News in :90 – Dec. 14, 2022

Scientists announced Tuesday that they have for the first time produced more energy in a fusion reaction than was used to ignite it.

Scientists at the Lawrence Livermore National Laboratory in California started a reaction that produced about 1.5 times more energy than was contained in the light used to produce it.

There are decades more to wait before fusion could one day — maybe — be used to produce electricity in the real world. But the promise of fusion is enticing. If harnessed, it could produce nearly limitless, carbon-free energy to supply humanity’s electricity needs without raising global temperatures and worsening climate change.

Fusion ignition is “one of the most impressive scientific feats of the 21st century,″ Energy Secretary Jennifer Granholm said, adding that the breakthrough “will go down in the history books.”

Appearing with Granholm, White House science adviser Arati Prabhakar called the fusion ignition achieved Dec. 5 “a tremendous example of what perseverance really can achieve” and “an engineering marvel beyond belief.”

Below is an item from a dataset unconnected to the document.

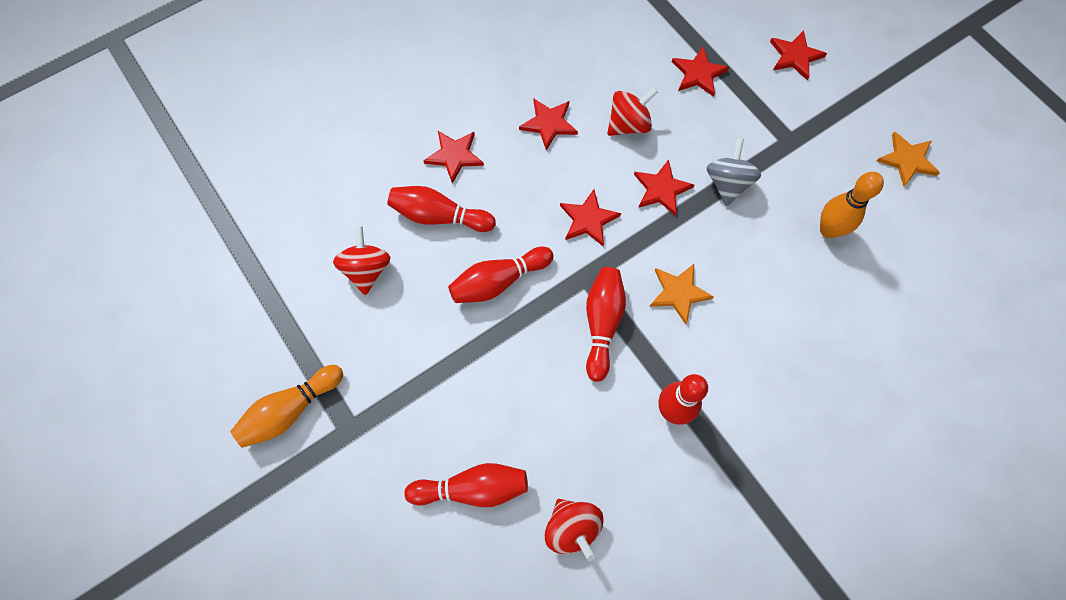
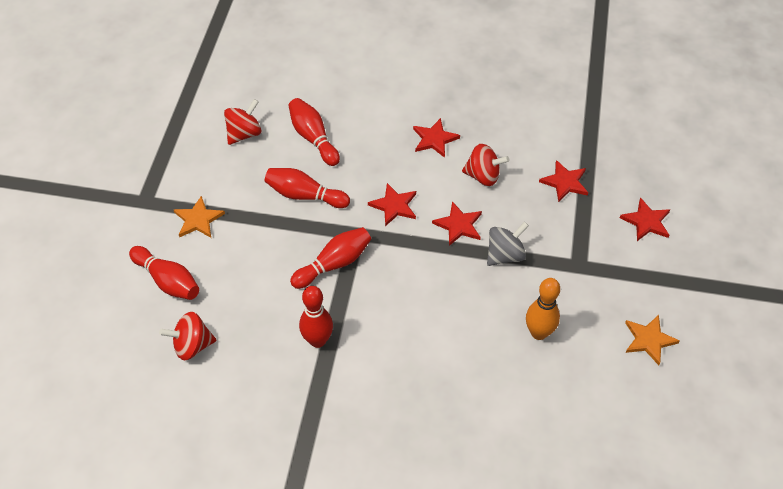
camera: 45 degrees right, 15 degrees down
(290, 410) = (129, 168): orange bowling pin -> none
(454, 156) = (359, 114): red star -> none
(572, 528) = (192, 345): red spinning top -> red spinning top turned 60 degrees clockwise
(678, 293) = (398, 286): orange star -> orange star (198, 219)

The U.S. government charged Samuel Bankman-Fried, the founder and former CEO of cryptocurrency exchange FTX, with a host of financial crimes on Tuesday, alleging he intentionally deceived customers and investors to enrich himself and others while playing a central role in the company’s multibillion-dollar collapse.

Federal prosecutors said Bankman-Fried devised “a scheme and artifice to defraud” FTX’s customers and investors beginning in 2019, the year it was founded.

He illegally diverted their money to cover expenses, debts, and risky trades at the crypto hedge fund he started in 2017, Alameda Research, and to make lavish real estate purchases and large political donations, prosecutors said in a 13-page indictment.

Bankman-Fried was arrested Monday in the Bahamas at the request of the U.S. government and was charged with eight criminal violations, ranging from wire fraud to money laundering to conspiracy to committing fraud.

If convicted of all the charges, Bankman-Fried could face decades in jail.

On Tuesday afternoon, President Joe Biden signed gay marriage legislation into law in a joyful ceremony that was tempered by the backdrop of an ongoing conservative backlash over gender issues.

“This law and the love it defends strike a blow against hate in all its forms,” Biden said on the South Lawn of the White House. “And that’s why this law matters to every single American.”

Lawmakers from both parties attended Tuesday’s ceremony, reflecting the growing acceptance of same-sex unions, once among the country’s most contentious issues.

The new law is intended to safeguard gay marriages if the U.S. Supreme Court ever reverses Obergefell v. Hodges, its 2015 decision legalizing same-sex unions nationwide.

The new law also protects interracial marriages.

In 1967, the Supreme Court in Loving v. Virginia struck down laws in 16 states barring interracial marriage.